(Work instructions)
Repeat all the records exactly, omitting pictures.

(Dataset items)
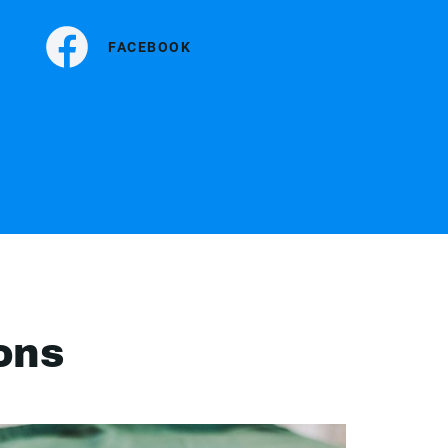
FACEBOOK
ons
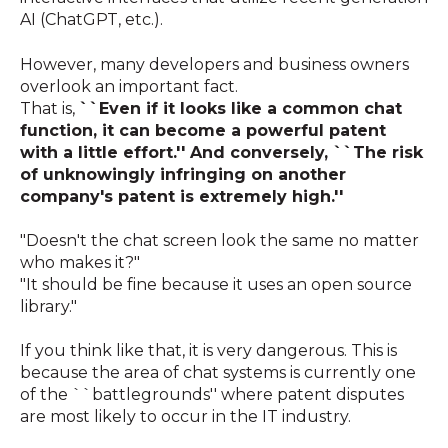
AI (ChatGPT, etc.).
However, many developers and business owners
overlook an important fact.
That is,
``Even if it looks like a common chat
function, it can become a powerful patent
with a little effort.'' And conversely,
``The risk
of unknowingly infringing on another
company's patent is extremely high.''
"Doesn't the chat screen look the same no matter
who makes it?"
"It should be fine because it uses an open source
library."
If you think like that, it is very dangerous. This is
because the area of ​​chat systems is currently one
of the ``battlegrounds'' where patent disputes
are most likely to occur in the IT industry.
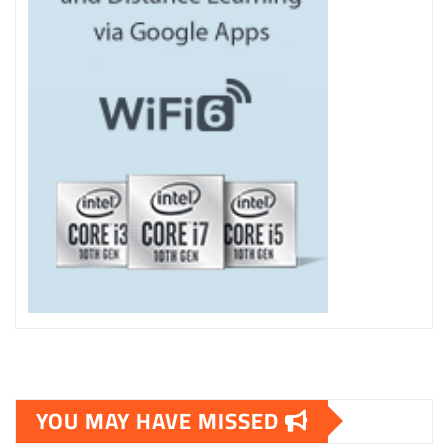
YOU MAY HAVE MISSED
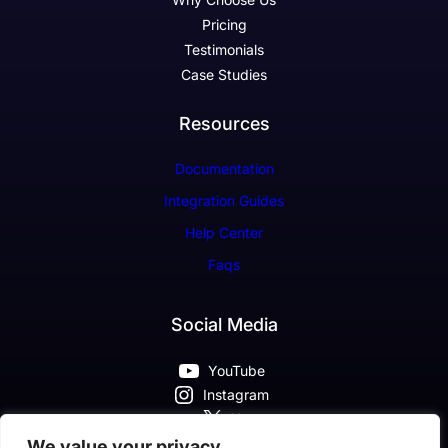
Pricing
Testimonials
Case Studies
Resources
Documentation
Integration Guides
Help Center
Faqs
Social Media
YouTube
Instagram
X
Pinterest
We value your privacy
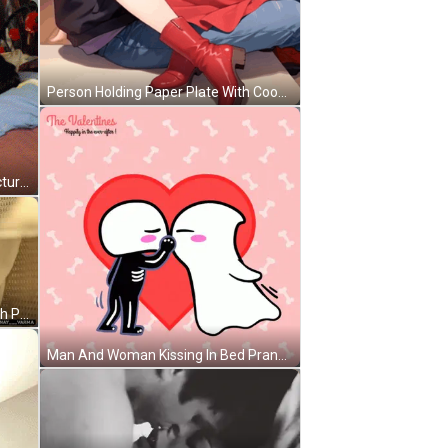
Person Holding Paper Plate With Cookie Sandwich GIF
Couple Kissing On Bed With Cat Picture On Wall GIF
Man And Woman Lying On Bed With Pranay And Varma GIF
Man And Woman Kissing In Bed Pranay_varma GIF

(Problem solution)
FACEBOOK
ons
AI (ChatGPT, etc.).
However, many developers and business owners
overlook an important fact.
That is,
``Even if it looks like a common chat
function, it can become a powerful patent
with a little effort.'' And conversely,
``The risk
of unknowingly infringing on another
company's patent is extremely high.''
"Doesn't the chat screen look the same no matter
who makes it?"
"It should be fine because it uses an open source
library."
If you think like that, it is very dangerous. This is
because the area of ​​chat systems is currently one
of the ``battlegrounds'' where patent disputes
are most likely to occur in the IT industry.
YOU MAY HAVE MISSED
Pricing
Testimonials
Case Studies
Resources
Documentation
Integration Guides
Help Center
Faqs
Social Media
YouTube
Instagram
X
Pinterest
We value your privacy
Person Holding Paper Plate With Cookie Sandwich GIF
Couple Kissing On Bed With Cat Picture On Wall GIF
Man And Woman Lying On Bed With Pranay And Varma GIF
Man And Woman Kissing In Bed Pranay_varma GIF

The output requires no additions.